*** PROVIDED DATA ***
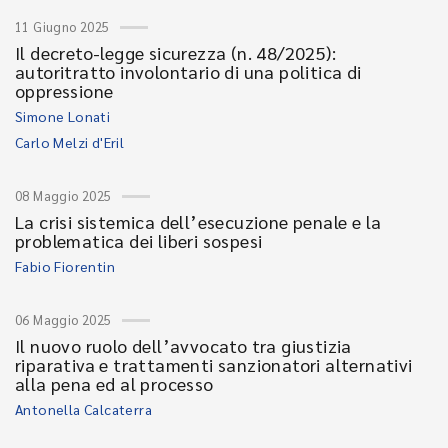
11 Giugno 2025
Il decreto-legge sicurezza (n. 48/2025):
autoritratto involontario di una politica di
oppressione
Simone Lonati
Carlo Melzi d'Eril
08 Maggio 2025
La crisi sistemica dell’esecuzione penale e la
problematica dei liberi sospesi
Fabio Fiorentin
06 Maggio 2025
Il nuovo ruolo dell’avvocato tra giustizia
riparativa e trattamenti sanzionatori alternativi
alla pena ed al processo
Antonella Calcaterra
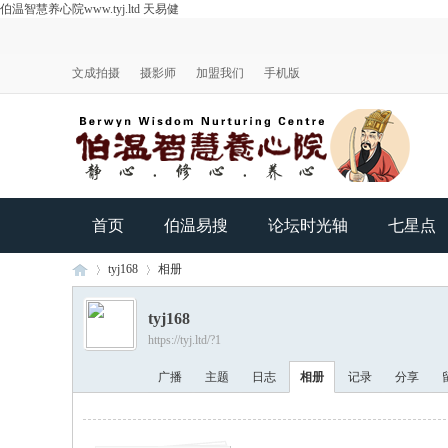
伯温智慧养心院www.tyj.ltd 天易健
文成拍摄
摄影师
加盟我们
手机版
首页
伯温易搜
论坛时光轴
七星点
tyj168
相册
tyj168
https://tyj.ltd/?1
伯
›
›
广播
主题
日志
相册
记录
分享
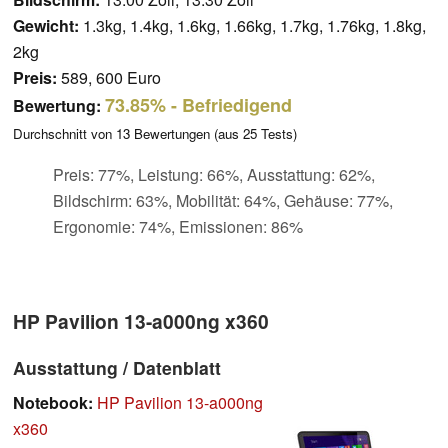
Gewicht:
1.3kg, 1.4kg, 1.6kg, 1.66kg, 1.7kg, 1.76kg, 1.8kg,
2kg
Preis:
589, 600 Euro
73.85%
- Befriedigend
Bewertung:
Durchschnitt von
13
Bewertungen (aus
25
Tests)
Preis: 77%, Leistung: 66%, Ausstattung: 62%,
Bildschirm: 63%, Mobilität: 64%, Gehäuse: 77%,
Ergonomie: 74%, Emissionen: 86%
HP Pavilion 13-a000ng x360
Ausstattung / Datenblatt
Notebook:
HP Pavilion 13-a000ng
x360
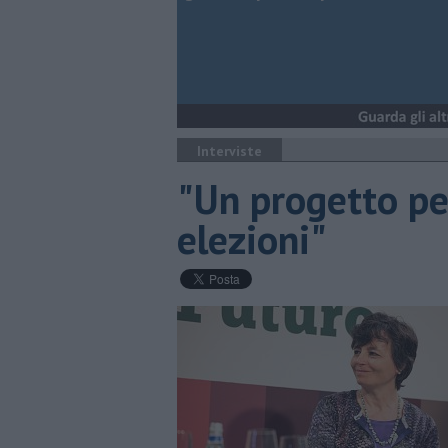
Interviste
"Un progetto pe
elezioni"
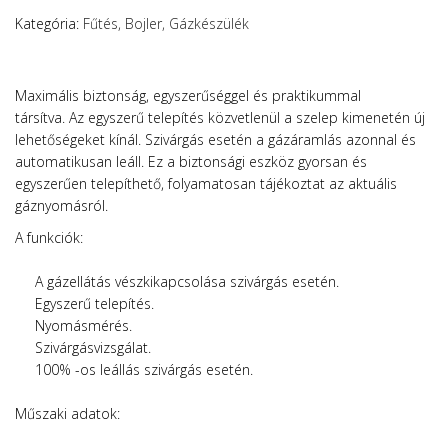
Kategória:
Fűtés, Bojler, Gázkészülék
Maximális biztonság, egyszerűséggel és praktikummal
társítva.
Az egyszerű telepítés közvetlenül a szelep kimenetén új
lehetőségeket kínál.
Szivárgás esetén a gázáramlás azonnal és
automatikusan leáll.
Ez a biztonsági eszköz gyorsan és
egyszerűen telepíthető, folyamatosan tájékoztat az aktuális
gáznyomásról.
A funkciók:
A gázellátás vészkikapcsolása szivárgás esetén
.
E
gyszerű telepítés.
N
yomásmérés.
S
zivárgásvizsgálat.
100% -os leállás szivárgás esetén.
Műszaki adatok:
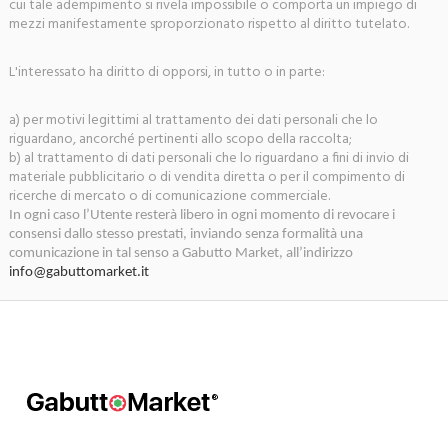
cui tale adempimento si rivela impossibile o comporta un impiego di
mezzi manifestamente sproporzionato rispetto al diritto tutelato.
L'interessato ha diritto di opporsi, in tutto o in parte:
a) per motivi legittimi al trattamento dei dati personali che lo
riguardano, ancorché pertinenti allo scopo della raccolta;
b) al trattamento di dati personali che lo riguardano a fini di invio di
materiale pubblicitario o di vendita diretta o per il compimento di
ricerche di mercato o di comunicazione commerciale.
In ogni caso l’Utente resterà libero in ogni momento di revocare i
consensi dallo stesso prestati, inviando senza formalità una
comunicazione in tal senso a Gabutto Market, all’indirizzo
info@gabuttomarket.it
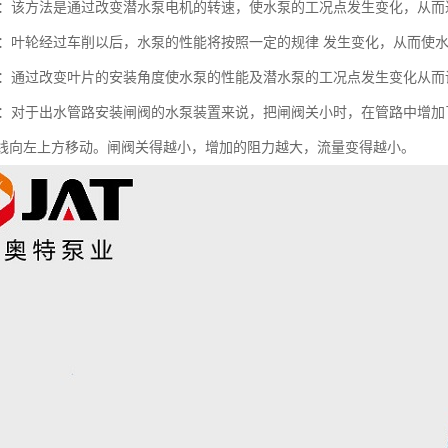
调节：该方法是通过改变潜水泵电机的转速，使水泵的工况点发生变化，从
调节：叶轮经过车削以后，水泵的性能将按照一定的规律 发生变化，从而使
调节：通过改变叶片的安装角度使水泵的性能及潜水泵的工况点发生变化从
调节：对于出水管路安装闸阀的水泵装置来说，把闸阀关小时，在管路中增加
H曲线向左上方移动。闸阀关得越小，增加的阻力越大，流量变得越小。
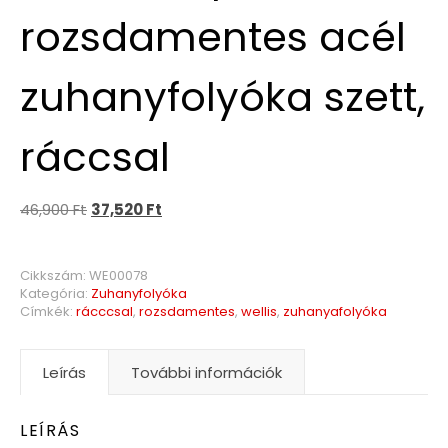
rozsdamentes acél
zuhanyfolyóka szett,
ráccsal
46,900
Ft
37,520
Ft
Cikkszám:
WE00078
Kategória:
Zuhanyfolyóka
Címkék:
rácccsal
,
rozsdamentes
,
wellis
,
zuhanyafolyóka
Leírás
További információk
LEÍRÁS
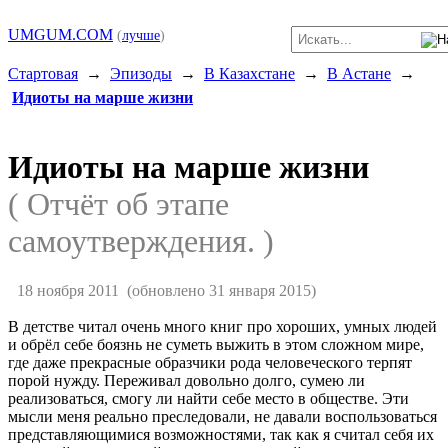
UMGUM.COM
(
лучше
)
Стартовая
→
Эпизоды
→
В Казахстане
→
В Астане
→
Идиоты на марше жизни
Идиоты на марше жизни
( Отчёт об этапе
самоутверждения. )
18 ноября 2011
(обновлено 31 января 2015)
В детстве читал очень много книг про хороших, умных людей
и обрёл себе боязнь не суметь выжить в этом сложном мире,
где даже прекрасные образчики рода человеческого терпят
порой нужду. Переживал довольно долго, сумею ли
реализоваться, смогу ли найти себе место в обществе. Эти
мысли меня реально преследовали, не давали воспользоваться
представляющимися возможностями, так как я считал себя их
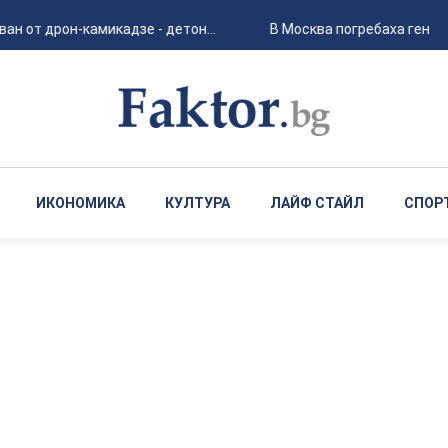
н от дрон-камикадзе - детон...
В Москва погребаха генерал
ИКОНОМИКА
КУЛТУРА
ЛАЙФ СТАЙЛ
СПОР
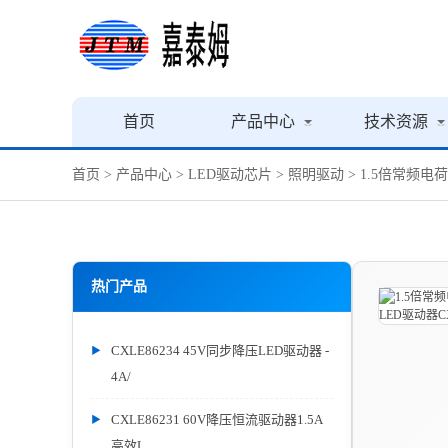
首页
产品中心
技术资源
首页
>
产品中心
>
LED驱动芯片
>
照明驱动
> 1.5倍常频电
热门产品
CXLE86234 45V同步降压LED驱动器 -
4A/
CXLE86231 60V降压恒流驱动器1.5A
高效L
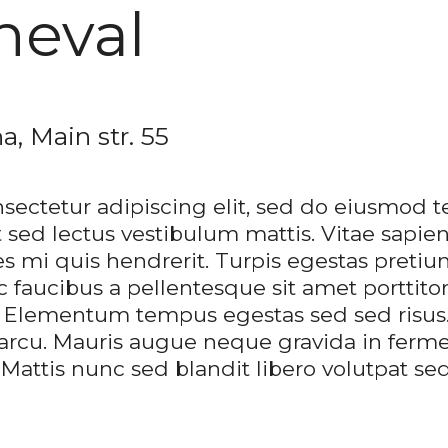
neval
, Main str. 55
sectetur adipiscing elit, sed do eiusmod t
 sed lectus vestibulum mattis. Vitae sapie
cies mi quis hendrerit. Turpis egestas pre
 faucibus a pellentesque sit amet porttitor
. Elementum tempus egestas sed sed risus.
cu. Mauris augue neque gravida in fermen
 Mattis nunc sed blandit libero volutpat sed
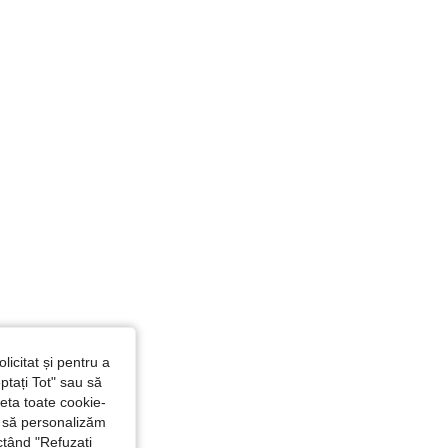
licitat și pentru a
ptați Tot" sau să
seta toate cookie-
și să personalizăm
ctând "Refuzați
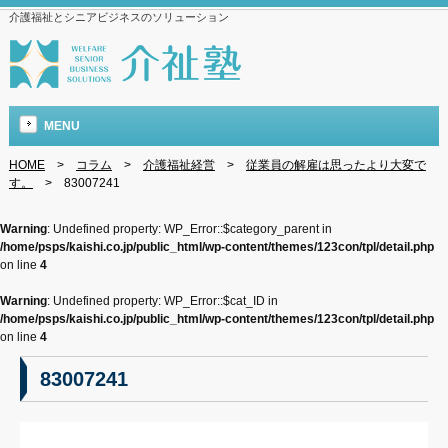
介護福祉とシニアビジネスのソリューション
MENU
HOME
>
コラム
>
介護福祉経営
>
従業員の解雇は思ったより大変で
す。
>
83007241
Warning
: Undefined property: WP_Error::$category_parent in
/home/psps/kaishi.co.jp/public_html/wp-content/themes/123con/tpl/detail.php
on line
4
Warning
: Undefined property: WP_Error::$cat_ID in
/home/psps/kaishi.co.jp/public_html/wp-content/themes/123con/tpl/detail.php
on line
4
83007241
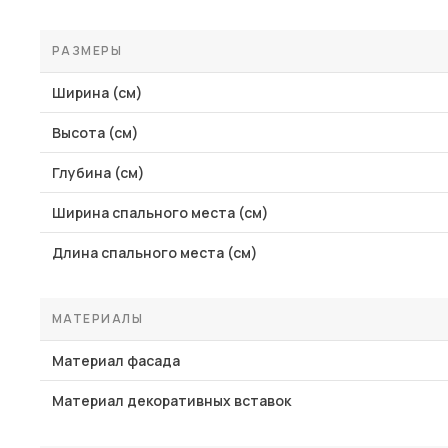
РАЗМЕРЫ
Ширина (см)
Высота (см)
Глубина (см)
Ширина спального места (см)
Длина спального места (см)
МАТЕРИАЛЫ
Материал фасада
Материал декоративных вставок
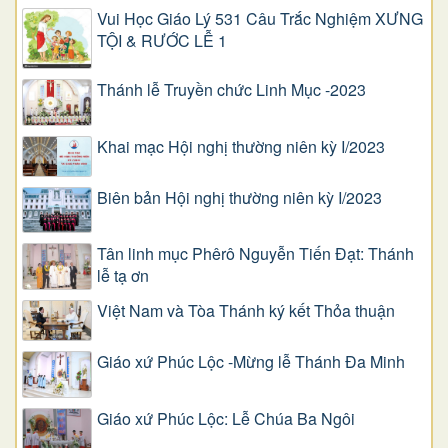
Vui Học Giáo Lý 531 Câu Trắc Nghiệm XƯNG
TỘI & RƯỚC LỄ 1
Thánh lễ Truyền chức Linh Mục -2023
Khai mạc Hội nghị thường niên kỳ I/2023
Biên bản Hội nghị thường niên kỳ I/2023
Tân linh mục Phêrô Nguyễn Tiến Đạt: Thánh
lễ tạ ơn
Việt Nam và Tòa Thánh ký kết Thỏa thuận
Giáo xứ Phúc Lộc -Mừng lễ Thánh Đa Minh
Giáo xứ Phúc Lộc: Lễ Chúa Ba Ngôi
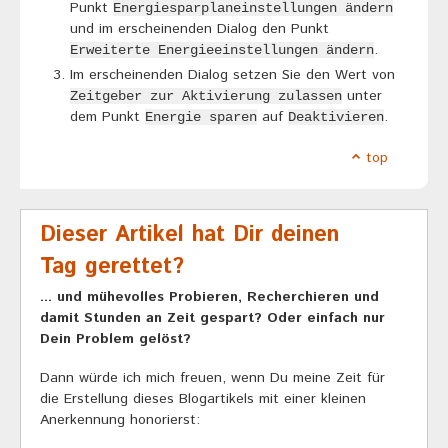
Punkt
Energiesparplaneinstellungen ändern
und im erscheinenden Dialog den Punkt
.
Erweiterte Energieeinstellungen ändern
Im erscheinenden Dialog setzen Sie den Wert von
unter
Zeitgeber zur Aktivierung zulassen
dem Punkt
auf
.
Energie sparen
Deaktivieren
top
Dieser Artikel hat Dir deinen
Tag gerettet?
... und mühevolles Probieren, Recherchieren und
damit Stunden an Zeit gespart? Oder einfach nur
Dein Problem gelöst?
Dann würde ich mich freuen, wenn Du meine Zeit für
die Erstellung dieses Blogartikels mit einer kleinen
Anerkennung honorierst:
*** End of PROVIDED DATA ***
▸ WORK REQUIRED
The answer consists solely of the lines from the one holding "property: WP_Error::$category_parent in" through the final line of the records, both ends included, each duplicated exactly. Leave images out.

▸ EXPECTED OUTPUT
: Undefined property: WP_Error::$category_parent in
/home/psps/kaishi.co.jp/public_html/wp-content/themes/123con/tpl/detail.php
on line
4
Warning
: Undefined property: WP_Error::$cat_ID in
/home/psps/kaishi.co.jp/public_html/wp-content/themes/123con/tpl/detail.php
on line
4
83007241
РАЗМЕРЫ
Ширина (см)
Высота (см)
Глубина (см)
Ширина спального места (см)
Длина спального места (см)
МАТЕРИАЛЫ
Материал фасада
Материал декоративных вставок
Vui Học Giáo Lý 531 Câu Trắc Nghiệm XƯNG
TỘI & RƯỚC LỄ 1
Thánh lễ Truyền chức Linh Mục -2023
Khai mạc Hội nghị thường niên kỳ I/2023
Biên bản Hội nghị thường niên kỳ I/2023
Tân linh mục Phêrô Nguyễn Tiến Đạt: Thánh
lễ tạ ơn
Việt Nam và Tòa Thánh ký kết Thỏa thuận
Giáo xứ Phúc Lộc -Mừng lễ Thánh Đa Minh
Giáo xứ Phúc Lộc: Lễ Chúa Ba Ngôi
Punkt
Energiesparplaneinstellungen ändern
und im erscheinenden Dialog den Punkt
.
Erweiterte Energieeinstellungen ändern
Im erscheinenden Dialog setzen Sie den Wert von
unter
Zeitgeber zur Aktivierung zulassen
dem Punkt
auf
.
Energie sparen
Deaktivieren
top
Dieser Artikel hat Dir deinen
Tag gerettet?
... und mühevolles Probieren, Recherchieren und
damit Stunden an Zeit gespart? Oder einfach nur
Dein Problem gelöst?
Dann würde ich mich freuen, wenn Du meine Zeit für
die Erstellung dieses Blogartikels mit einer kleinen
Anerkennung honorierst:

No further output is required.